Your task:
In the listing below, copy the lines from the first one through the line containing "Нужно ли платить", both included, and replace "Umfrage" with "Abstimmung", leaving everything else unchanged.

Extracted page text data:

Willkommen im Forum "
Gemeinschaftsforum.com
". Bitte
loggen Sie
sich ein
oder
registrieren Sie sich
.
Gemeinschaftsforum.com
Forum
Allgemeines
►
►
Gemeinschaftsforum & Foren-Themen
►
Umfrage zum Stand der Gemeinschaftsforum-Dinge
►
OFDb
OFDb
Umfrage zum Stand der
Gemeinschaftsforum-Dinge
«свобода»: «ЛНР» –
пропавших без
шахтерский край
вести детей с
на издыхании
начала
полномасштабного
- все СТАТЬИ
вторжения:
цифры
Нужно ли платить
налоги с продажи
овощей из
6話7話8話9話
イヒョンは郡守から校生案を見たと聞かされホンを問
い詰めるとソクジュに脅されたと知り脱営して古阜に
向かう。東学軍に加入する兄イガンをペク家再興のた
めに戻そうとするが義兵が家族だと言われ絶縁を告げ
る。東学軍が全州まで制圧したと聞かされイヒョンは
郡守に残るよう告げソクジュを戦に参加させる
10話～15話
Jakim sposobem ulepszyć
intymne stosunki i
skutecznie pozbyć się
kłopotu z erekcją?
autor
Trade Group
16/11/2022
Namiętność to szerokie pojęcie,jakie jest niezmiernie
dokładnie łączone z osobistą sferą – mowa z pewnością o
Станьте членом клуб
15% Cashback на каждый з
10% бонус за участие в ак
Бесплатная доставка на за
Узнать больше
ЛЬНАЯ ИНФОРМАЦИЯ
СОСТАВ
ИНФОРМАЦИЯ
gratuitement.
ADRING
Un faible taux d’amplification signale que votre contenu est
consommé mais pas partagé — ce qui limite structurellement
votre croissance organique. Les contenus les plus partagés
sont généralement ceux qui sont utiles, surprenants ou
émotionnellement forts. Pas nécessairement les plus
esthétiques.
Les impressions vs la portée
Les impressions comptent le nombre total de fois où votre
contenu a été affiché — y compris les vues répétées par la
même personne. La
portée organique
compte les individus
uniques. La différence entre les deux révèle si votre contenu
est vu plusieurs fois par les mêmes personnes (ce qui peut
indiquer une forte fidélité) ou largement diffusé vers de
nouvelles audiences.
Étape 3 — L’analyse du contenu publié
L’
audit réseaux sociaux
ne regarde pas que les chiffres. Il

Response:
Willkommen im Forum "
Gemeinschaftsforum.com
". Bitte
loggen Sie
sich ein
oder
registrieren Sie sich
.
Gemeinschaftsforum.com
Forum
Allgemeines
►
►
Gemeinschaftsforum & Foren-Themen
►
Abstimmung zum Stand der Gemeinschaftsforum-Dinge
►
OFDb
OFDb
Abstimmung zum Stand der
Gemeinschaftsforum-Dinge
«свобода»: «ЛНР» –
пропавших без
шахтерский край
вести детей с
на издыхании
начала
полномасштабного
- все СТАТЬИ
вторжения:
цифры
Нужно ли платить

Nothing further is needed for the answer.